Name	Type	Default value	Description
`accumFreq`	int	`1`	Update the model every specified number of steps.
`batchSize`	int	`256`	Batch size per GPU.
`beta1`	float	`0.9`	Adam optimizer's beta1 parameter.
`beta2`	float	`0.98` or `0.999`	Adam optimizer's beta2 parameter. If model name contains `vit`, then `beta2` default is `0.98` else `beta2` default is `0.999`.
`contextLength`	int	77	Maximum number of tokens in the input text to train with.
`dynamicBatchSize`	bool	`True`	Whether to use dynamic batch size. If True, the batch size will be adjusted to fit the GPU memory.
`epochs`	int	`5`	Number of epochs for which to train
`epochsCooldown`	int	`""`	Perform cooldown epochs from the total epochs minus cooldown epochs onward.
`eps`	float	`1.0e-6` or `1.0e-8`	Adam optimizer's epsilon value.
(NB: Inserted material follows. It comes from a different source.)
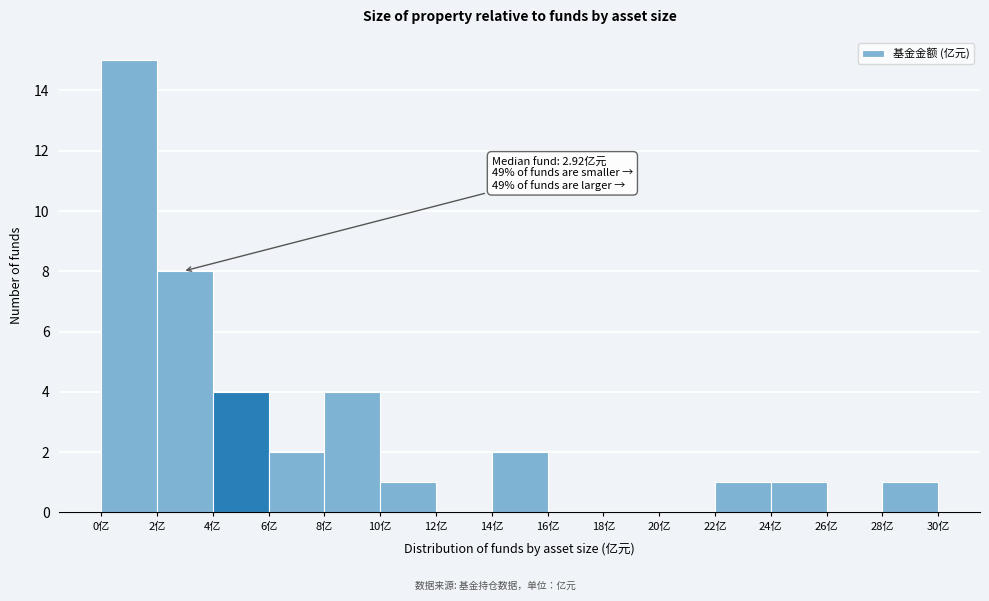

Which range on the x-axis has the tallest bar?

0 to 2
If model name contains `vit`, then `eps` default is `1.0e-6` else `eps` default is `1.0e-8`.
`forceCustomText`	bool	`False`	Force use of a custom text model.
`forcePatchDropout`	float	`""`	Override the patch dropout during training.
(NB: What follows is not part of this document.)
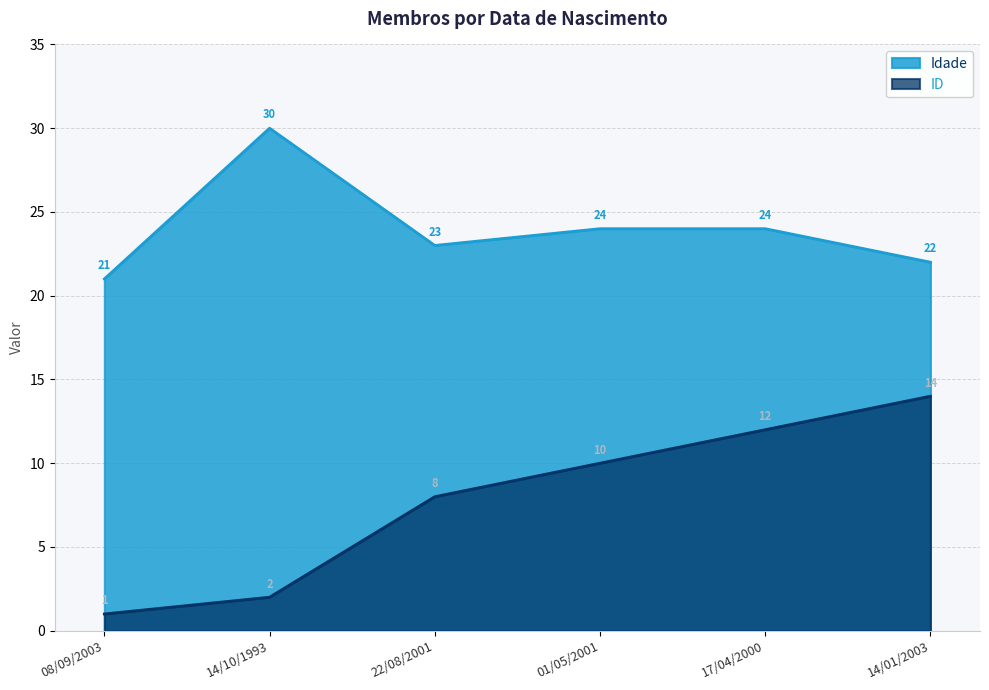

What is the difference between the second highest and second lowest values in the ID series?

10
`forceQuickGELU`	bool	`False`	Force the use of QuickGELU activation.
`frozenRight`	bool	`False`	Whether to use sampling with replacement for right-side web dataset shard selection.
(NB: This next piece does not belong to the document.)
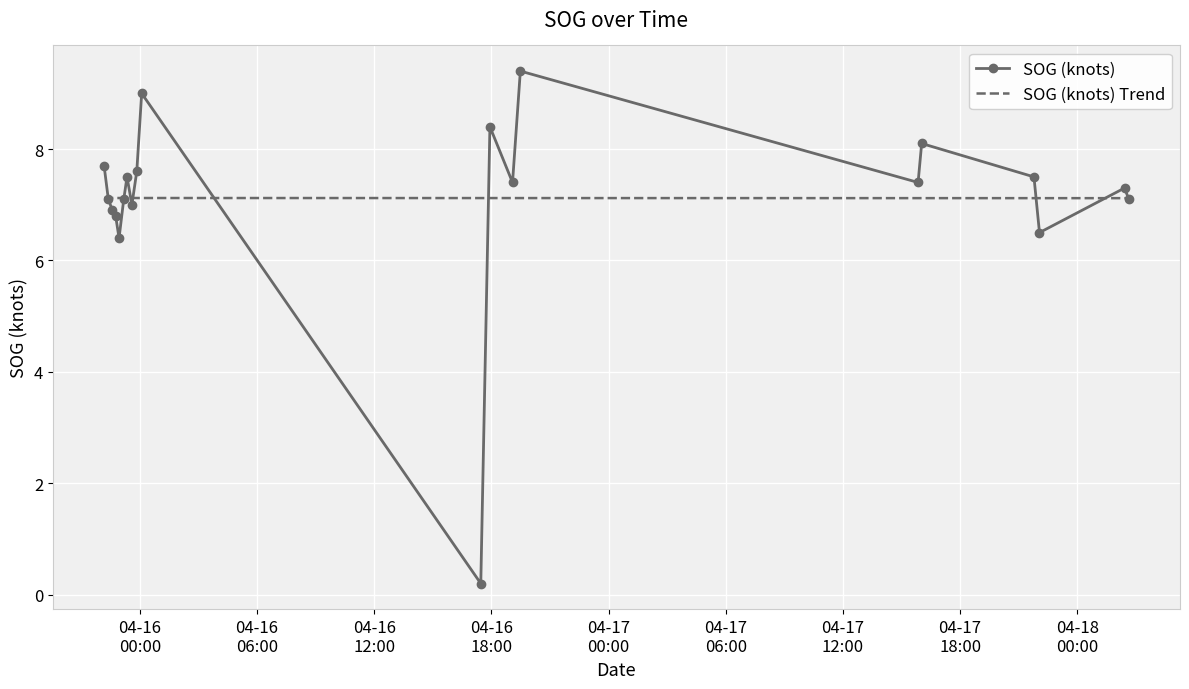

How many categories are shown in the chart?

20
`gradCheckpointing`	bool	`True`	Enable gradient checkpointing.
`gradClipNorm`	float	`""`	Gradient clipping norm.
`imageMean`	list[float]	`""`	Override default image mean values.
`imageStd`	list[float]	`""`	Override default image standard deviations.
`localLoss`	bool	`False`	Calculate loss with local features.
`lockImage`	bool	`False`	Lock the image tower by disabling gradients.
`lockImageFreezeBnStats`	bool	`False`	Freeze BatchNorm running stats in locked image tower layers.
`lockImageUnlockedGroups`	int	`0`	Leave the last n image tower groups unlocked.
`lockText`	bool	`False`	Lock the text tower by disabling gradients.
`lockTextFreezeLayerNorm`	bool	`False`	Freeze layer norm running stats in locked text tower layers.
`lockTextUnlockedLayers`	int	`0`	Leave the last n text tower layers unlocked.
`logitBias`	float	`""`	Initialization of the logit bias.
`logitScale`	float	`""`	Initialization of the logit scale.
`lr`	float	`5.0e-4`	Learning rate.
`lrCooldownPower`	float	`1.0`	Power for the polynomial cooldown schedule.
`lrScheduler`	str	`cosine`	Learning rate scheduler. One of `cosine`, `const`, `const-cooldown`
`precision`	str	`amp`	Floating-point precision to use. One of `amp`, `amp_bf16`, `amp_bfloat16`, `bf16`, `fp16`, `fp32`.
`poolingMethod`	str	None	Pooling method to use, default value is model dependent. One of `mean`, `cls`, `max`, `cls_last_hidden_state`.
`saveFrequency`	int	`1`	How often to save checkpoints.
`seed`	int	`0`	Random seed for training consistency.
`skipScheduler`	bool	`False`	Skip the learning rate decay.
`warmup`	int	`10000`	Number of steps for warmup.
`wd`	float	`0.2`	Weight decay.
`weightedLoss`	str	`ce`	Type of loss function used for weighted training. One of `ce` or `siglip`.
`workers`	int	`1`	Number of data loader workers per GPU.
`weightKey`	str	`marqtune__score`	The column name in the dataset that contains the score. Defaults to `marqtune__score` which is constant score value `1` for all rows.